Format the lines of these records as a single numbered list, omitting any blank lines. Leave the pictures out of the answer.

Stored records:
○ ○ ○ ○

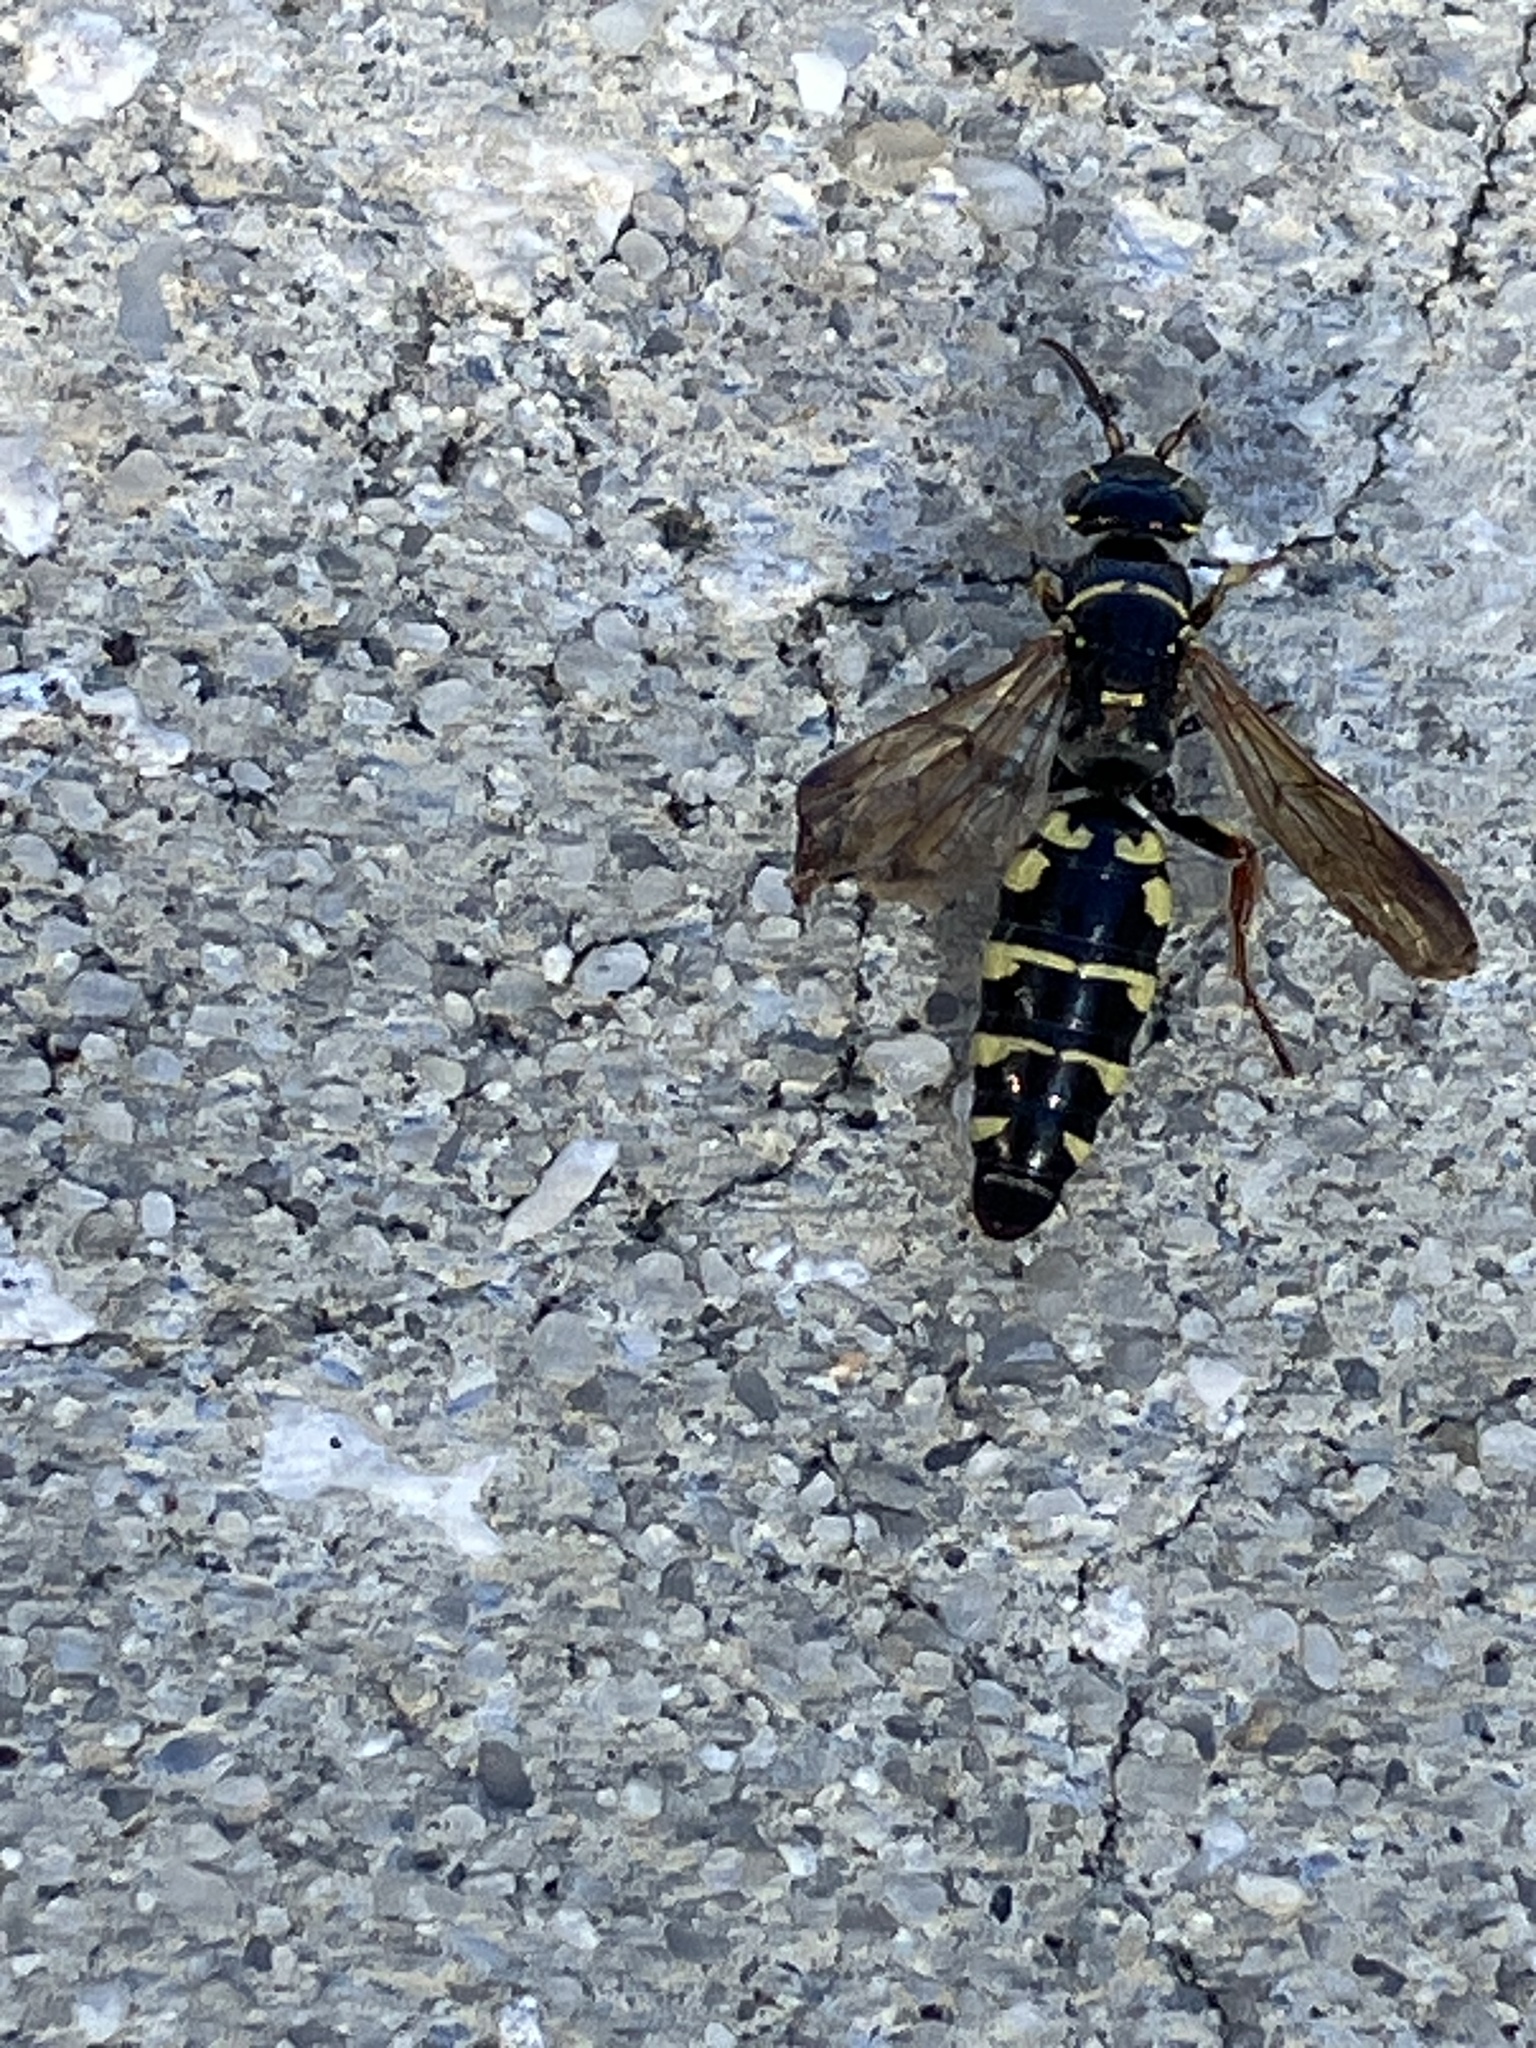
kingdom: Animalia
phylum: Arthropoda
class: Insecta
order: Hymenoptera
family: Tiphiidae
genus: Myzinum
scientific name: Myzinum carolinianum
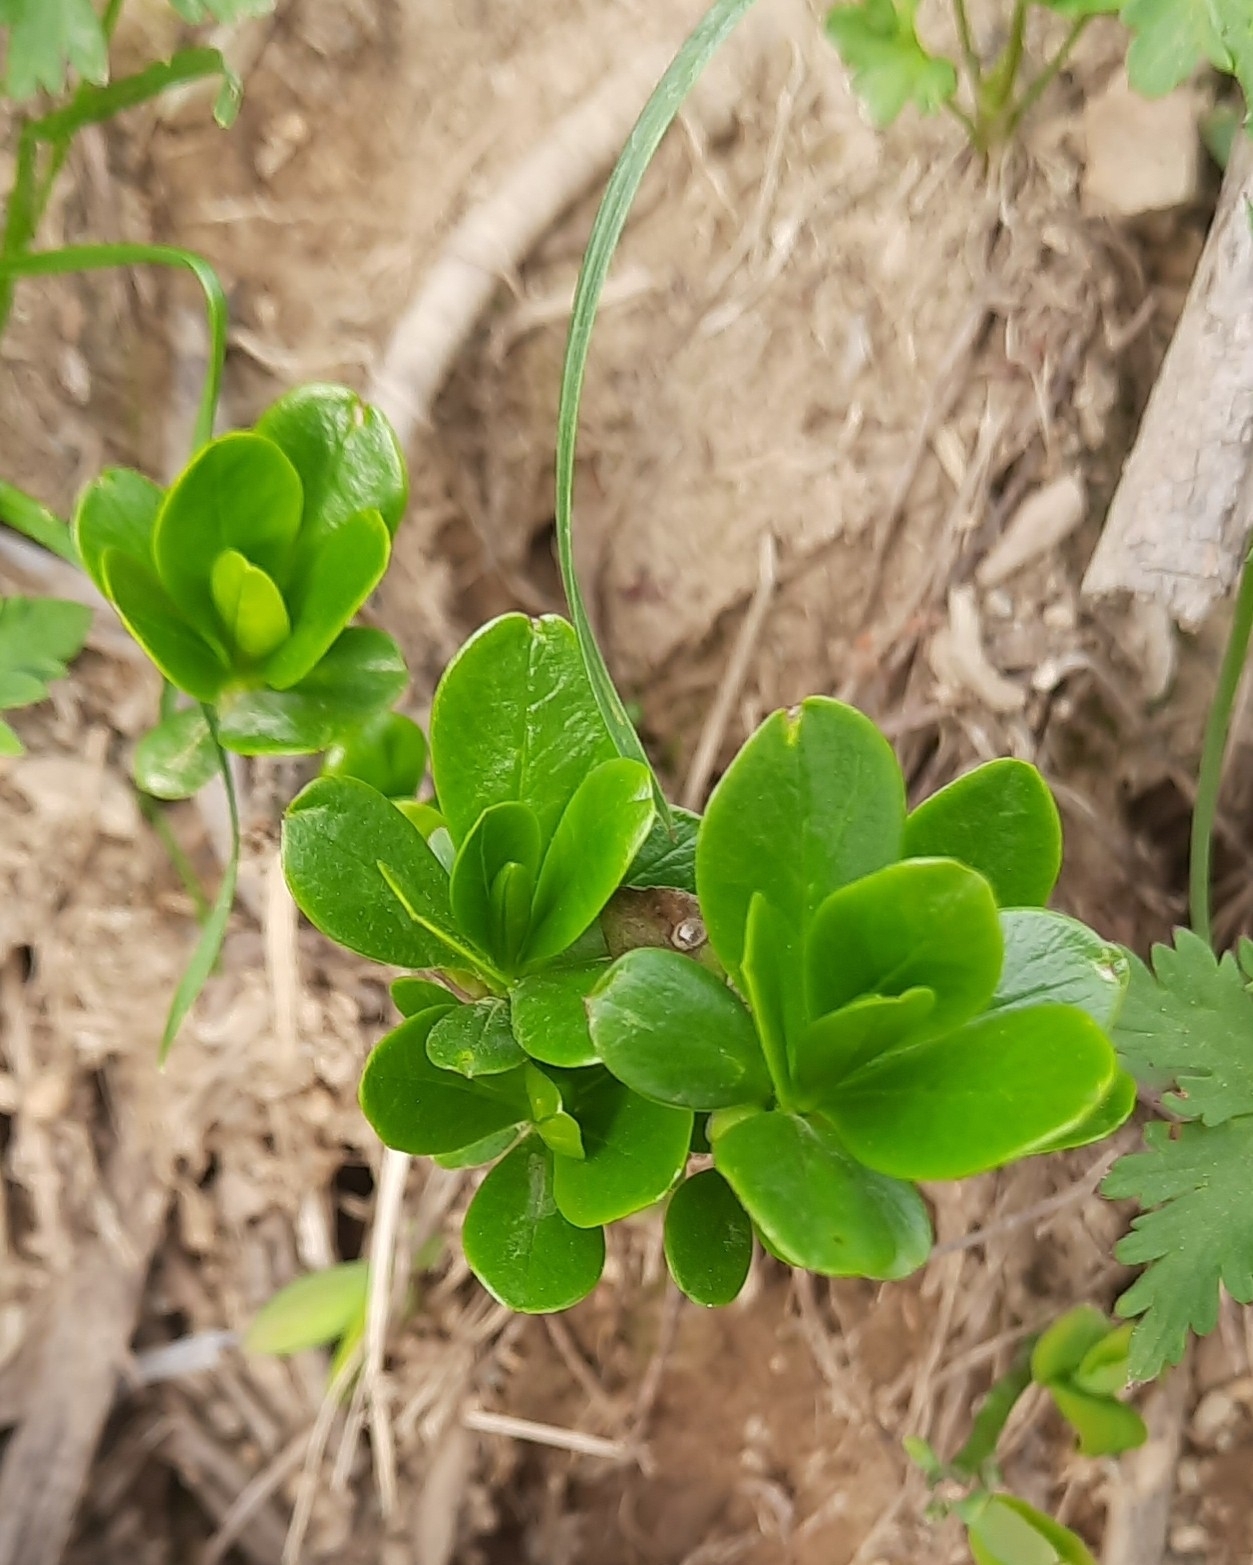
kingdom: Plantae
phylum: Tracheophyta
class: Magnoliopsida
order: Ericales
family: Ericaceae
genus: Vaccinium
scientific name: Vaccinium vitis-idaea
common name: Cowberry
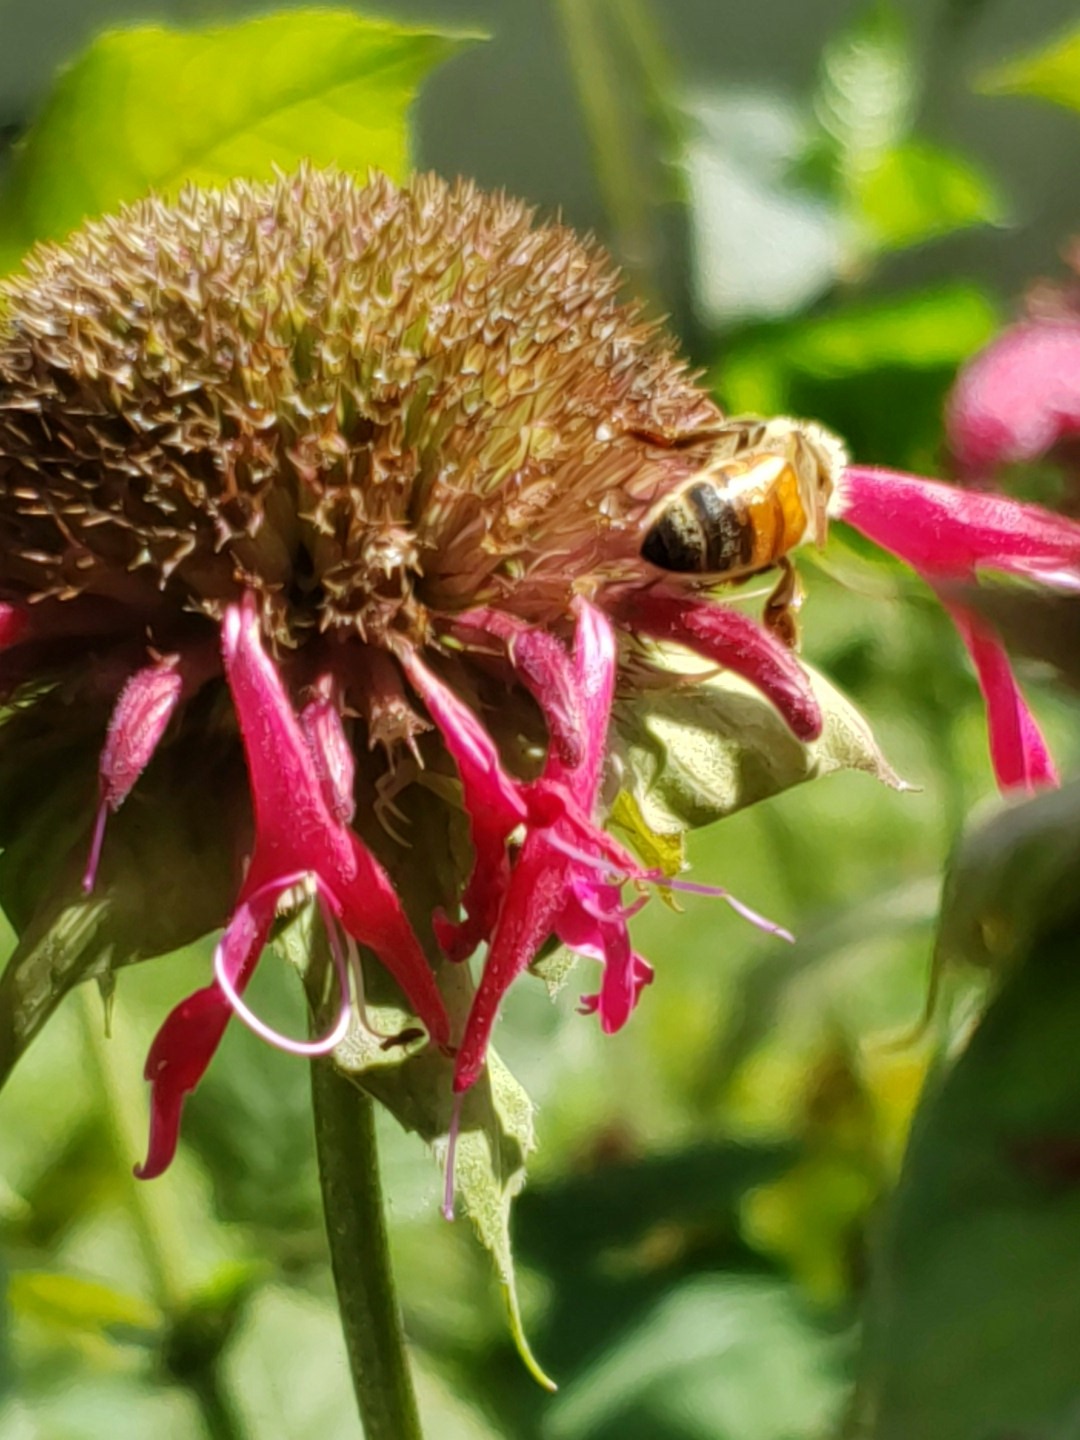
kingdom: Animalia
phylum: Arthropoda
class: Insecta
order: Hymenoptera
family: Apidae
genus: Apis
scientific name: Apis mellifera
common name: Honey bee
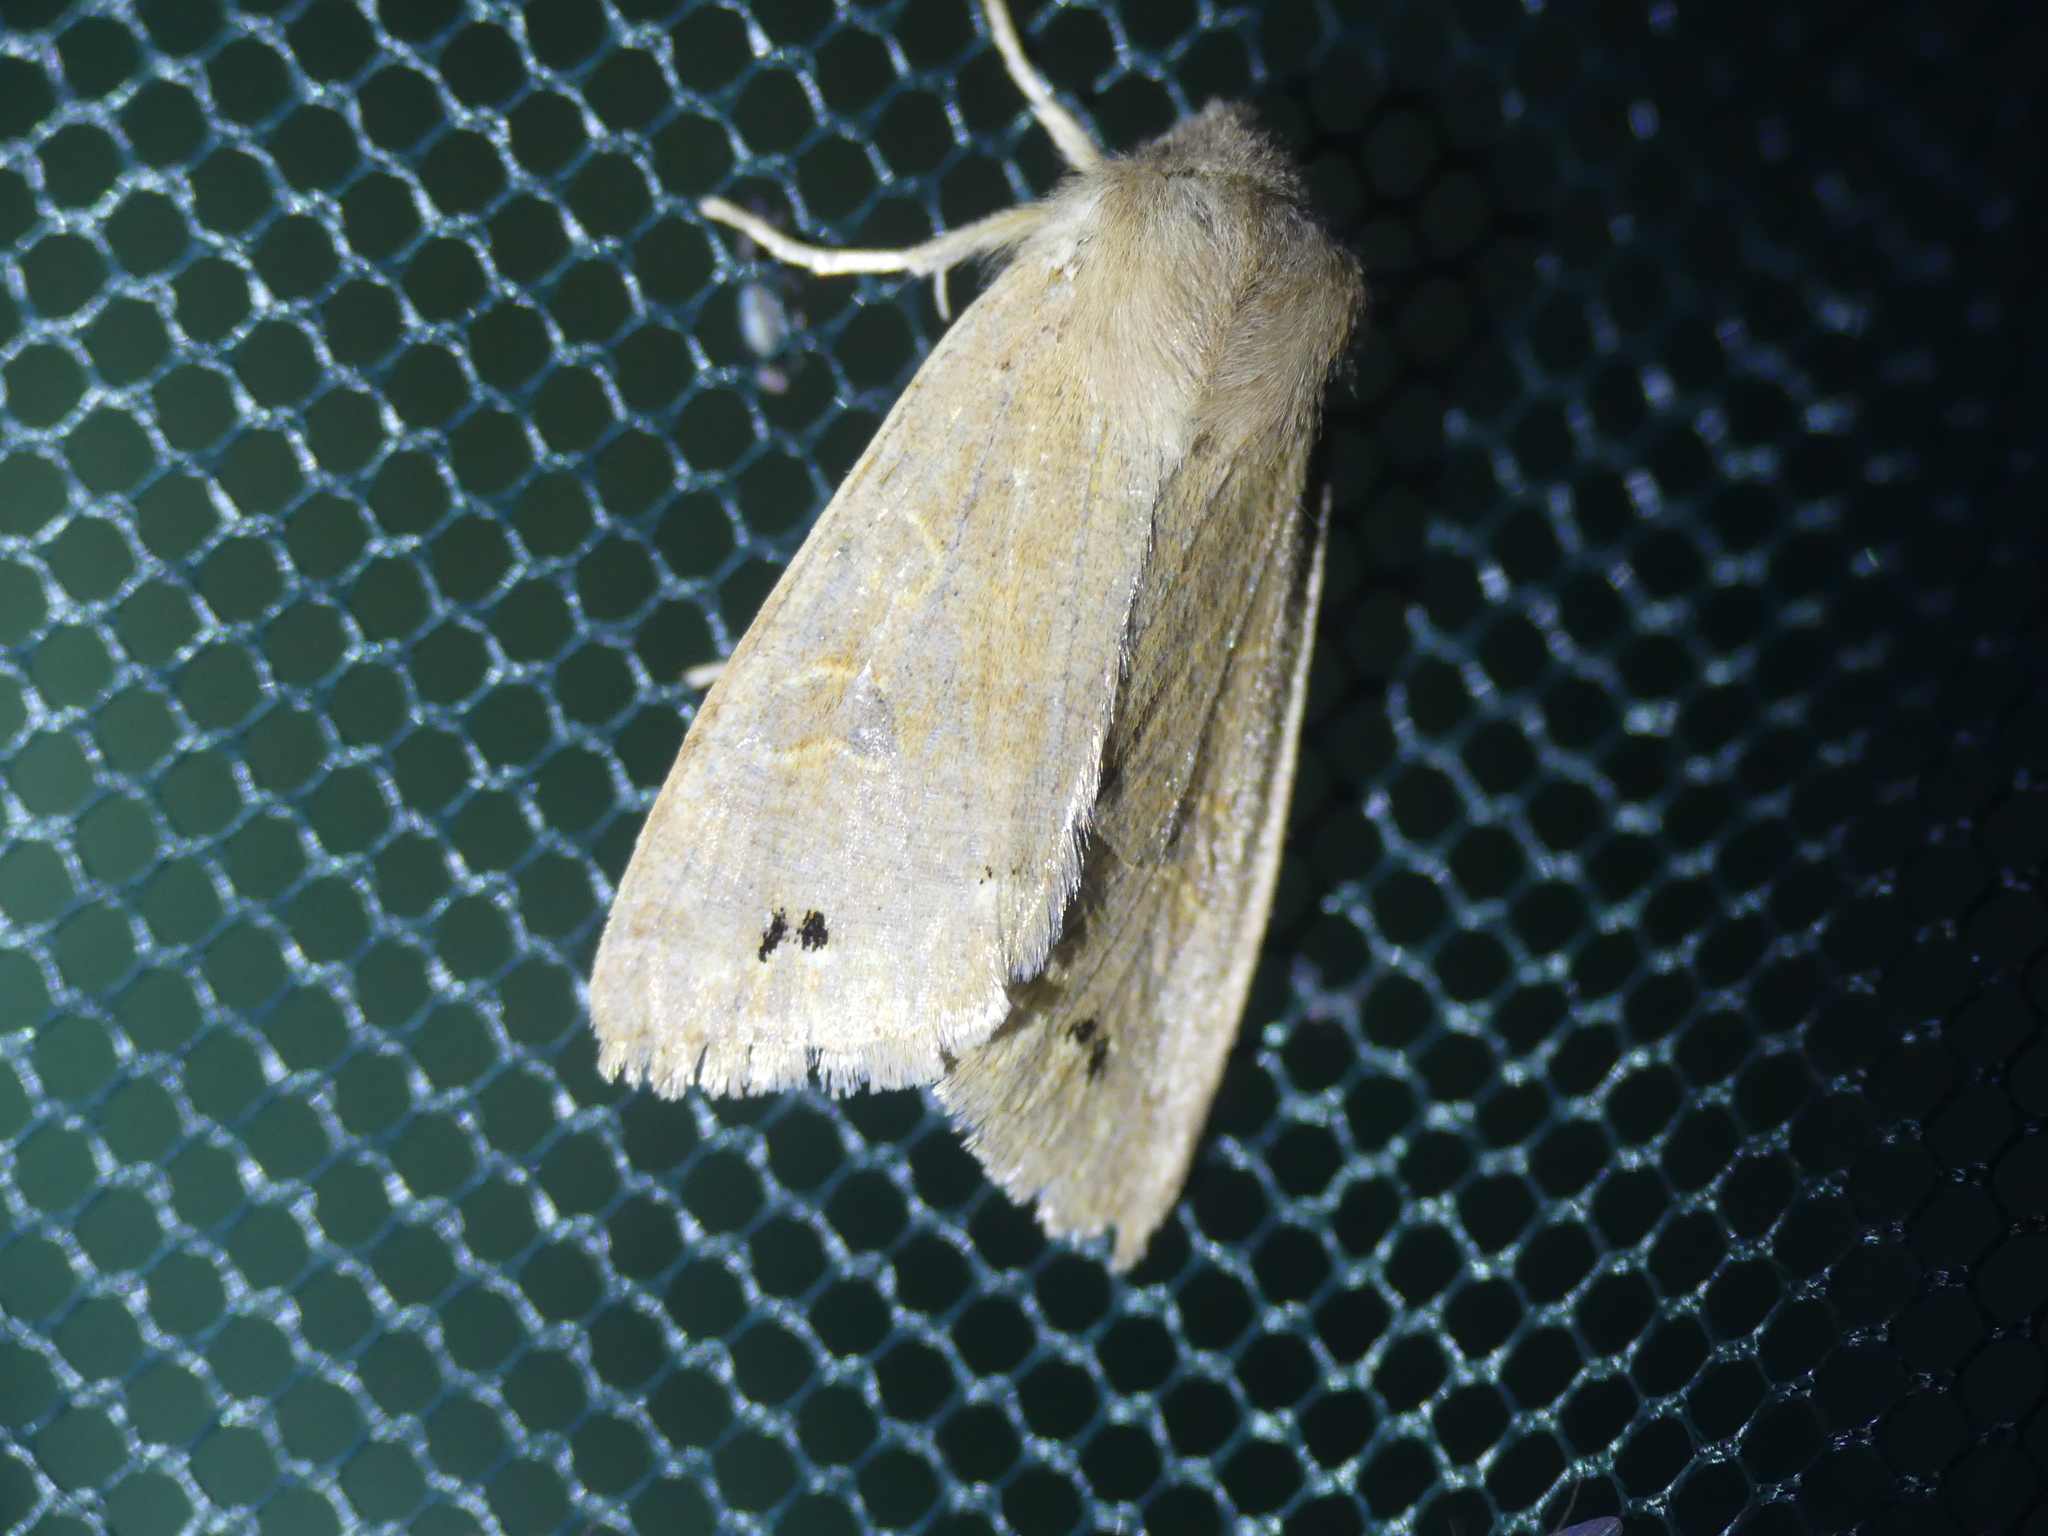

○ ○ ○ ○

# [Answer to the task]
1. kingdom: Animalia
2. phylum: Arthropoda
3. class: Insecta
4. order: Hymenoptera
5. family: Tiphiidae
6. genus: Myzinum
7. scientific name: Myzinum carolinianum
8. kingdom: Plantae
9. phylum: Tracheophyta
10. class: Magnoliopsida
11. order: Ericales
12. family: Ericaceae
13. genus: Vaccinium
14. scientific name: Vaccinium vitis-idaea
15. common name: Cowberry
16. kingdom: Animalia
17. phylum: Arthropoda
18. class: Insecta
19. order: Hymenoptera
20. family: Apidae
21. genus: Apis
22. scientific name: Apis mellifera
23. common name: Honey bee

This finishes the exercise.